Deep Seek Coder V2 Lite Base
deepseek-aiIntroduction
DeepSeek-Coder-V2 is an open-source Mixture-of-Experts (MoE) code language model that rivals closed-source models like GPT4-Turbo in code-specific tasks. It builds on DeepSeek-V2 with additional pre-training on 6 trillion tokens, enhancing its coding and mathematical reasoning capabilities while supporting a wide range of programming languages (increased from 86 to 338) and extending the context length from 16K to 128K.
Architecture
DeepSeek-Coder-V2 is available with 16B and 236B parameters, based on the DeepSeekMoE framework, with active parameters at 2.4B and 21B respectively. It includes both base and instruct models.
Training
The continued pre-training from an intermediate checkpoint of DeepSeek-V2 allows DeepSeek-Coder-V2 to significantly advance in code-related tasks, reasoning, and general language tasks.
Guide: Running Locally
To run DeepSeek-Coder-V2 locally, follow these steps:
- Prerequisites: Ensure you have access to 80GB*8 GPUs for inference in BF16 format.
- Inference with Transformers:
- Install Hugging Face's Transformers library.
- Load and prepare the model and tokenizer.
- Example Tasks:
- Code Completion: Use the model to generate code snippets like a quicksort algorithm.
- Code Insertion: Fill in missing parts of code.
- Chat Completion: Implement conversation tasks using the provided chat template.
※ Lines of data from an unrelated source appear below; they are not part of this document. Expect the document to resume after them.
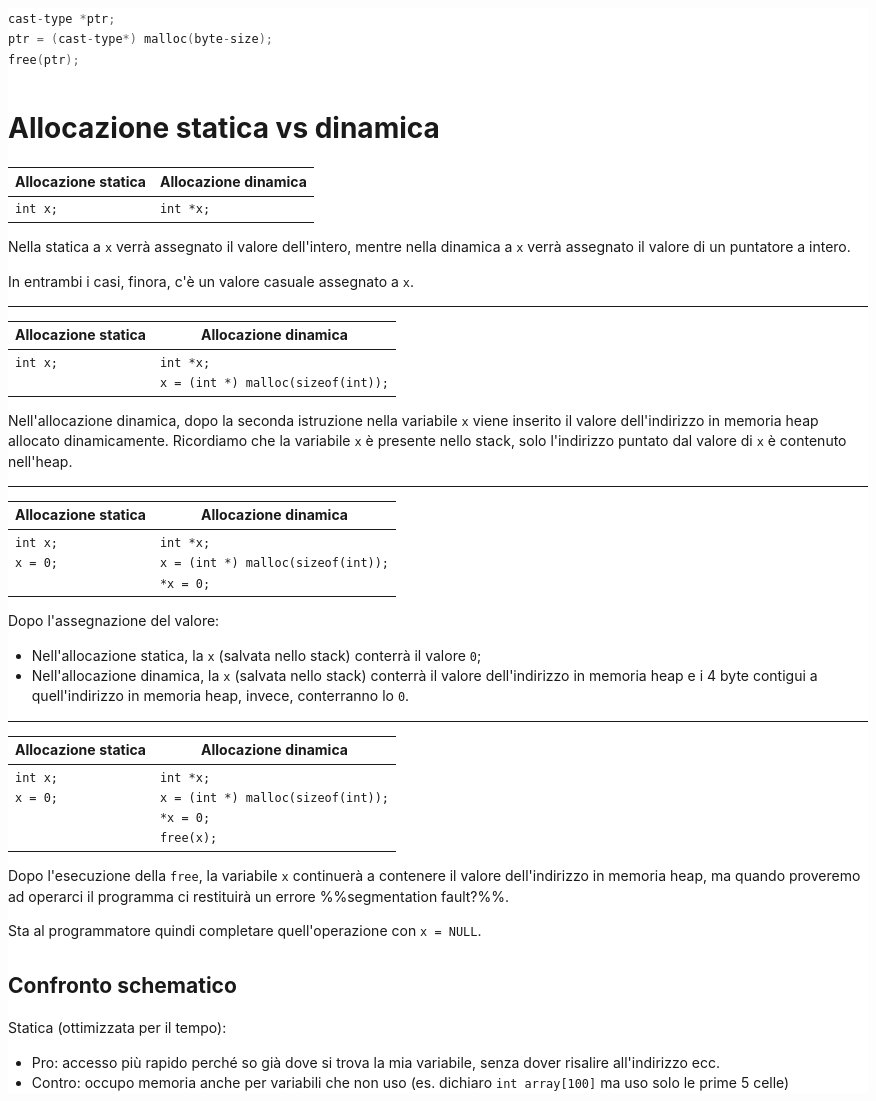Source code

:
 ```c
cast-type *ptr;
ptr = (cast-type*) malloc(byte-size);
free(ptr);
```

# Allocazione statica vs dinamica

| Allocazione statica | Allocazione dinamica |
| ------------------- | -------------------- |
| `int x;`            | `int *x;`            |

Nella statica a `x` verrà assegnato il valore dell'intero, mentre nella dinamica a `x` verrà assegnato il valore di un puntatore a intero.

In entrambi i casi, finora, c'è un valore casuale assegnato a `x`.

---

| Allocazione statica | Allocazione dinamica                            |
| ------------------- | ----------------------------------------------- |
| `int x;`            | `int *x;`<br>`x = (int *) malloc(sizeof(int));` |

Nell'allocazione dinamica, dopo la seconda istruzione nella variabile `x` viene inserito il valore dell'indirizzo in memoria heap allocato dinamicamente. Ricordiamo che la variabile `x` è presente nello stack, solo l'indirizzo puntato dal valore di `x` è contenuto nell'heap.

---

| Allocazione statica  | Allocazione dinamica                                         |
| -------------------- | ------------------------------------------------------------ |
| `int x;`<br>`x = 0;` | `int *x;`<br>`x = (int *) malloc(sizeof(int));`<br>`*x = 0;` |

Dopo l'assegnazione del valore:
- Nell'allocazione statica, la `x` (salvata nello stack) conterrà il valore `0`;
- Nell'allocazione dinamica, la `x` (salvata nello stack) conterrà il valore dell'indirizzo in memoria heap e i 4 byte contigui a quell'indirizzo in memoria heap, invece, conterranno lo `0`.

---

| Allocazione statica  | Allocazione dinamica                                                       |
| -------------------- | -------------------------------------------------------------------------- |
| `int x;`<br>`x = 0;` | `int *x;`<br>`x = (int *) malloc(sizeof(int));`<br>`*x = 0;`<br>`free(x);` |

Dopo l'esecuzione della `free`, la variabile `x` continuerà a contenere il valore dell'indirizzo in memoria heap, ma quando proveremo ad operarci il programma ci restituirà un errore %%segmentation fault?%%.

Sta al programmatore quindi completare quell'operazione con `x = NULL`.

## Confronto schematico

Statica (ottimizzata per il tempo):
- Pro: accesso più rapido perché so già dove si trova la mia variabile, senza dover risalire all'indirizzo ecc.
- Contro: occupo memoria anche per variabili che non uso (es. dichiaro `int array[100]` ma uso solo le prime 5 celle)
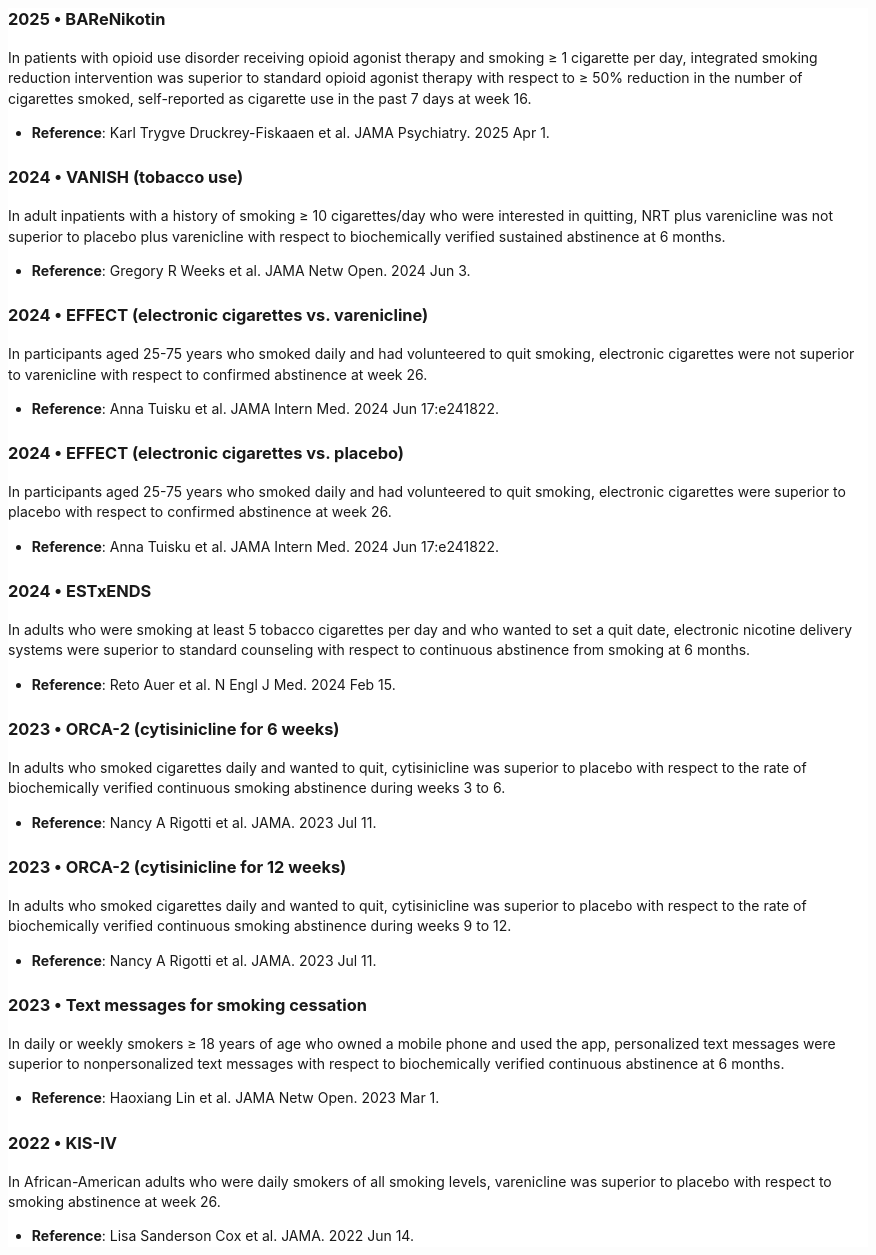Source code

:### 2025 • BAReNikotin
In patients with opioid use disorder receiving opioid agonist therapy and smoking ≥ 1 cigarette per day, integrated smoking reduction intervention was superior to standard opioid agonist therapy with respect to ≥ 50% reduction in the number of cigarettes smoked, self-reported as cigarette use in the past 7 days at week 16.
- **Reference**: Karl Trygve Druckrey-Fiskaaen et al. JAMA Psychiatry. 2025 Apr 1.

### 2024 • VANISH (tobacco use)
In adult inpatients with a history of smoking ≥ 10 cigarettes/day who were interested in quitting, NRT plus varenicline was not superior to placebo plus varenicline with respect to biochemically verified sustained abstinence at 6 months.
- **Reference**: Gregory R Weeks et al. JAMA Netw Open. 2024 Jun 3.

### 2024 • EFFECT (electronic cigarettes vs. varenicline)
In participants aged 25-75 years who smoked daily and had volunteered to quit smoking, electronic cigarettes were not superior to varenicline with respect to confirmed abstinence at week 26.
- **Reference**: Anna Tuisku et al. JAMA Intern Med. 2024 Jun 17:e241822.

### 2024 • EFFECT (electronic cigarettes vs. placebo)
In participants aged 25-75 years who smoked daily and had volunteered to quit smoking, electronic cigarettes were superior to placebo with respect to confirmed abstinence at week 26.
- **Reference**: Anna Tuisku et al. JAMA Intern Med. 2024 Jun 17:e241822.

### 2024 • ESTxENDS
In adults who were smoking at least 5 tobacco cigarettes per day and who wanted to set a quit date, electronic nicotine delivery systems were superior to standard counseling with respect to continuous abstinence from smoking at 6 months.
- **Reference**: Reto Auer et al. N Engl J Med. 2024 Feb 15.

### 2023 • ORCA-2 (cytisinicline for 6 weeks)
In adults who smoked cigarettes daily and wanted to quit, cytisinicline was superior to placebo with respect to the rate of biochemically verified continuous smoking abstinence during weeks 3 to 6.
- **Reference**: Nancy A Rigotti et al. JAMA. 2023 Jul 11.

### 2023 • ORCA-2 (cytisinicline for 12 weeks)
In adults who smoked cigarettes daily and wanted to quit, cytisinicline was superior to placebo with respect to the rate of biochemically verified continuous smoking abstinence during weeks 9 to 12.
- **Reference**: Nancy A Rigotti et al. JAMA. 2023 Jul 11.

### 2023 • Text messages for smoking cessation
In daily or weekly smokers ≥ 18 years of age who owned a mobile phone and used the app, personalized text messages were superior to nonpersonalized text messages with respect to biochemically verified continuous abstinence at 6 months.
- **Reference**: Haoxiang Lin et al. JAMA Netw Open. 2023 Mar 1.

### 2022 • KIS-IV
In African-American adults who were daily smokers of all smoking levels, varenicline was superior to placebo with respect to smoking abstinence at week 26.
- **Reference**: Lisa Sanderson Cox et al. JAMA. 2022 Jun 14.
- Inference with vLLM (Recommended):
- Integrate the provided Pull Request into your vLLM codebase.
- Use vLLM for model inference with the specified parameters.
For cloud-based execution, consider utilizing cloud GPUs from providers like AWS, Google Cloud, or Azure for optimal performance.
License
The code repository is licensed under the MIT License. The DeepSeek-Coder-V2 Base/Instruct models are subject to a separate Model License, which allows for commercial use.